The proposal cannot touch long-term spending on widely used programs like food stamps or crop insurance. Instead, the budget blueprint makes clear that the Trump Administration wants to eliminate programs that deliver American-grown crops to hungry people overseas, and a program that rebuilds aging water infrastructure projects in small towns.
Other programs and agencies within the USDA would take significant cuts, spending less on the department’s farm statistics arm, small business grants, and its county-based service centers, which disseminate information to farmers.
“When you cut funding in this way, sometimes the effects are slow, and sometimes you hit a cliff,” says Johnathan Hladik, policy director at the Nebraska-based Center for Rural Affairs.
Hladik says many parts of rural America did not recover fully from the Great Recession that started nearly a decade ago. Prices for many commodities – beef, corn, wheat – are in the tank, with few signs of improvement on the horizon. All that will make these proposed cuts hard to swallow in rural America, Hladik says.
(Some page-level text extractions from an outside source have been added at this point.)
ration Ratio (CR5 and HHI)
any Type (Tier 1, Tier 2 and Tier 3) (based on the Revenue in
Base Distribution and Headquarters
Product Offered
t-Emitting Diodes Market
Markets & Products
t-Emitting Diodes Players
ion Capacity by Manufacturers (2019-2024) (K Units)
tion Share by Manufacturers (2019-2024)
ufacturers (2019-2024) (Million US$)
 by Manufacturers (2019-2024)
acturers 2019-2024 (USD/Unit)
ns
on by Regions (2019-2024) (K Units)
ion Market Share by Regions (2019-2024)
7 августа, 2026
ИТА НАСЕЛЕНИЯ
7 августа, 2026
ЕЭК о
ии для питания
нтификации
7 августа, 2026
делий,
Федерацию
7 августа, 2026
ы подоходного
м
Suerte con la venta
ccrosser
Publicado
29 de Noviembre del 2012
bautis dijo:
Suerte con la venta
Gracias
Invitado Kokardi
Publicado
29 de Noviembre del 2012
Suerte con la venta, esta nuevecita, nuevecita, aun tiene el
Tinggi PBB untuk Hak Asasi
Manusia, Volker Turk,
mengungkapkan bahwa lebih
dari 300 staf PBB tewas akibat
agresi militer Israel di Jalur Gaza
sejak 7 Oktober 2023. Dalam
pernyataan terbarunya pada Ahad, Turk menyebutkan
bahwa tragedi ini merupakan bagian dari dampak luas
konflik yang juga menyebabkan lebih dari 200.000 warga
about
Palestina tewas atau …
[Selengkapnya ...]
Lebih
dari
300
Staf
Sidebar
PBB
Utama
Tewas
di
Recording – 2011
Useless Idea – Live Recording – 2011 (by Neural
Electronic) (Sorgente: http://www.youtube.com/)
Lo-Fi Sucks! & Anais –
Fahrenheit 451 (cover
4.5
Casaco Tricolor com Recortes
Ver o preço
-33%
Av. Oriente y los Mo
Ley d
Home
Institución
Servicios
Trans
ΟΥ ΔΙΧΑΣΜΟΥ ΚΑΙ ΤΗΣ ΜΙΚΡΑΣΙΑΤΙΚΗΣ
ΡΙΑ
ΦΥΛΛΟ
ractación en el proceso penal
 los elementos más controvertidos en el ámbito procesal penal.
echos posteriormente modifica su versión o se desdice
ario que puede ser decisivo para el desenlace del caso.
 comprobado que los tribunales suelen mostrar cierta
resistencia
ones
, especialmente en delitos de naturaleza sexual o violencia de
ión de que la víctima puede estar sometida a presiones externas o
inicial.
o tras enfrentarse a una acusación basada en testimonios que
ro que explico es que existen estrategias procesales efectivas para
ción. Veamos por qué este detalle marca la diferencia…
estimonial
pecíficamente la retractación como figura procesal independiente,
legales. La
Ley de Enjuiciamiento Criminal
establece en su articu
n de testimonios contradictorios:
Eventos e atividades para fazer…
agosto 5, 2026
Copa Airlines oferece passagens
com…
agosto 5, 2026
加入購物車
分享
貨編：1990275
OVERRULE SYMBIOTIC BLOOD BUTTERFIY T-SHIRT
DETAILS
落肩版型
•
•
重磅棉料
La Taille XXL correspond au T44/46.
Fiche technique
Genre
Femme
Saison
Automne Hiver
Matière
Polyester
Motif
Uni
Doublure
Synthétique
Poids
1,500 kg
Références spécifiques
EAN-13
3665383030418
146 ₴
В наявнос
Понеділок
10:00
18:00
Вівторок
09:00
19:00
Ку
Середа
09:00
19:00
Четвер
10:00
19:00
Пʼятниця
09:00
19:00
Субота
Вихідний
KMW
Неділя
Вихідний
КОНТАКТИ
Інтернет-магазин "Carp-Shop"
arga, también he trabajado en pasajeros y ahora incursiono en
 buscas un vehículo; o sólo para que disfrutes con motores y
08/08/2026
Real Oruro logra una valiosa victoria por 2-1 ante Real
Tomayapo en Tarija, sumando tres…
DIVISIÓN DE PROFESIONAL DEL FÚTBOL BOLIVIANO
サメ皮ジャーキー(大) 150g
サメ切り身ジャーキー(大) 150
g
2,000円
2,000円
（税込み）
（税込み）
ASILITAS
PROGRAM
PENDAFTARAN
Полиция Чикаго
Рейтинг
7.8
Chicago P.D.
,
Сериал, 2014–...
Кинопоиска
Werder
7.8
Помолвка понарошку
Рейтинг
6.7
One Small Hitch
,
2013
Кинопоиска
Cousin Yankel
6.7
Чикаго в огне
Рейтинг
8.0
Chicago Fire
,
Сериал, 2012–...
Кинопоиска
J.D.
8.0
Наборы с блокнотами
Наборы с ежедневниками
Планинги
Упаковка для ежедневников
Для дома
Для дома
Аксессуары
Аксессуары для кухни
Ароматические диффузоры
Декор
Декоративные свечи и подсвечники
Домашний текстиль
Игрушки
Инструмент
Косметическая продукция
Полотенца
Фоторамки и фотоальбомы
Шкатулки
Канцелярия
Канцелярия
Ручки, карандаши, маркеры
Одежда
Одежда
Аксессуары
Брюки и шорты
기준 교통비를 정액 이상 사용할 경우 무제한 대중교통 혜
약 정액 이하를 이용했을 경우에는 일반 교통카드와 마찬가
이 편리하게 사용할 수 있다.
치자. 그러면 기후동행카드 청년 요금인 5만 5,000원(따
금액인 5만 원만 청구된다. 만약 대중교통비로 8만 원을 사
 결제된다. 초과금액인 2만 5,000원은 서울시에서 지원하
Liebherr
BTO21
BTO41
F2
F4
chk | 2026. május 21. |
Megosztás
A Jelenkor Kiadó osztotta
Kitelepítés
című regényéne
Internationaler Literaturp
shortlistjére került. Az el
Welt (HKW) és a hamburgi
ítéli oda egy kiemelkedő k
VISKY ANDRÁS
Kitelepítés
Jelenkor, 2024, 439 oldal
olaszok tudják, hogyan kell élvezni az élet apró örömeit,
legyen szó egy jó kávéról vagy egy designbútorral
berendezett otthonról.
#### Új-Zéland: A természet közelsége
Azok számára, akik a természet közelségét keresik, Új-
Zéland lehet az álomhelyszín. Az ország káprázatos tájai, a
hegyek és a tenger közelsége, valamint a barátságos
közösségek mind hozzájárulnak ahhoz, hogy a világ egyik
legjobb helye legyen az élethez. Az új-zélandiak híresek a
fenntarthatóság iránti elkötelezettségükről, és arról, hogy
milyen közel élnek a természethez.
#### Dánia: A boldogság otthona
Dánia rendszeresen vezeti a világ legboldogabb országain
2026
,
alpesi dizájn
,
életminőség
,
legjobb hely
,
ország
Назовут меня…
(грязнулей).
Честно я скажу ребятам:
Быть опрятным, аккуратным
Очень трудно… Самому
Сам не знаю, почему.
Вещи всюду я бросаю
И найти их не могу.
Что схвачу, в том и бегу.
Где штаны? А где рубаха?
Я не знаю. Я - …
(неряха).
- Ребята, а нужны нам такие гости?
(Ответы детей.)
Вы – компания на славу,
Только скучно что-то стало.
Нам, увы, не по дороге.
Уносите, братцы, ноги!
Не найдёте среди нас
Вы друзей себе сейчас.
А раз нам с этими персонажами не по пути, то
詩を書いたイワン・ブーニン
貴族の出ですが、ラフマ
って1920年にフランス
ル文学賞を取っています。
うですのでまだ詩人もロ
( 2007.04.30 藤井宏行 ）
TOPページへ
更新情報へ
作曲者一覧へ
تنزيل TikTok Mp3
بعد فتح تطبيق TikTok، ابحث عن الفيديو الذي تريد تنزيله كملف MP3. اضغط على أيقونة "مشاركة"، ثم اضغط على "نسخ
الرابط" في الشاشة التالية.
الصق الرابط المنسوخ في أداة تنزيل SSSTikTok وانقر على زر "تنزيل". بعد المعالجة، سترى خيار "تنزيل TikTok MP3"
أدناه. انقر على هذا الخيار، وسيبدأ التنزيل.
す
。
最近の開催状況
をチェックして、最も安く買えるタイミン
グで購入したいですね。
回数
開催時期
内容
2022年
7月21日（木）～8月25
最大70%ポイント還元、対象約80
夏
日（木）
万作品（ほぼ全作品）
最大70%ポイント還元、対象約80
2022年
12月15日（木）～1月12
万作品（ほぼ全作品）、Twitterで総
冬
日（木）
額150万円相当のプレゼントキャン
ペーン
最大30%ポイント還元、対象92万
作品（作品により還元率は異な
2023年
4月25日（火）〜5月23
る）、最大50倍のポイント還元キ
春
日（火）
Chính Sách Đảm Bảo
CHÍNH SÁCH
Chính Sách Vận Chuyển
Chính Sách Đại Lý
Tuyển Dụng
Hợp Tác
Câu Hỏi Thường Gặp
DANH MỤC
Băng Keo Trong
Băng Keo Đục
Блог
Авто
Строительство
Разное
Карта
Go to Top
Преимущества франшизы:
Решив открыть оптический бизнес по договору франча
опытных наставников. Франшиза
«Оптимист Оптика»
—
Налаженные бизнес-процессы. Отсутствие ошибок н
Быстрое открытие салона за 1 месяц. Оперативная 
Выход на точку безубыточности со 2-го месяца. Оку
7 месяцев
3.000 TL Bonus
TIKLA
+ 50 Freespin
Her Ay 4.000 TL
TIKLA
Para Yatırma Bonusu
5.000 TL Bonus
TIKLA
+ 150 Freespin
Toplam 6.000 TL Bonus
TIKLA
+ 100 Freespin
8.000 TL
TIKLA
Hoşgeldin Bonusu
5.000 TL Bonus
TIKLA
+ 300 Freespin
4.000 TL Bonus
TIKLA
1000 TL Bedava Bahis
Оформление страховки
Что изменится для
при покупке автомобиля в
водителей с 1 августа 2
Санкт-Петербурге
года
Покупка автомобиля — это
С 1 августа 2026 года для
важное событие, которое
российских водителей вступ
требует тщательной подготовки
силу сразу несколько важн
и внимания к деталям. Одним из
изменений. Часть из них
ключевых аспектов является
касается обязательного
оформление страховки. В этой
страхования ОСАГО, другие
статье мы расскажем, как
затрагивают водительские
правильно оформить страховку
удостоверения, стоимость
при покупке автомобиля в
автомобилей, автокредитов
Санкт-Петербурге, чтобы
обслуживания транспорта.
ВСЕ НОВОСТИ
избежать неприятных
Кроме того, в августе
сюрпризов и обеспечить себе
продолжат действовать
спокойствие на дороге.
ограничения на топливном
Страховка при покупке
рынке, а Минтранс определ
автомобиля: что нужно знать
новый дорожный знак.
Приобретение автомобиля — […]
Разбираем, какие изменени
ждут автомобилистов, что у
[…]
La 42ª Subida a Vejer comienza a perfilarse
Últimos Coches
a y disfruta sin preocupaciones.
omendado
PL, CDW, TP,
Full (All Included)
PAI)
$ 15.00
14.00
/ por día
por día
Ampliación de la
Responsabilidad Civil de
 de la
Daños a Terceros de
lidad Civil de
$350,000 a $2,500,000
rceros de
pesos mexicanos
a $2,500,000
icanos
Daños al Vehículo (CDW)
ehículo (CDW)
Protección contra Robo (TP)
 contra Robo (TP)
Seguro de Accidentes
A chorus of farm groups echoed those concerns. RJ Karney, the American Farm Bureau Federation’s director of congressional relations, says the time is not right to take an axe to rural development.
“Now is not the time to make deeper cuts into services that have been on the chopping block multiple times,” Karney says.
Even if most financial benefits for farmers remain intact in Trump’s proposal, Karney says many farmers are still supportive of programs that benefit the rural communities they live in or near. And they’ll definitely feel any reduction in county offices where farmers apply for financial assistance, crop insurance, and disaster benefits. Farmers will also feel a cut to statistical services they use to gauge the markets for their crops.
“This is going to have severe consequences for farmers and ranchers,” Karney says.
The administration proposal is still vague, however, with little indication of how the cuts would actually play out. Some members of Congress – both Republicans and Democrats – are indicating they will take a strong hand in pushing back on the cuts to USDA.
“I am concerned that the cuts, while relatively small in the context of the total federal budget, could hamper some vital work of the Department,” House Agriculture Committee Chairman Rep. K. Michael Conaway, a Texas Republican, said in a statement.
“The bottom line is this is the start of a longer, larger process. It is a proposal, not THE budget.”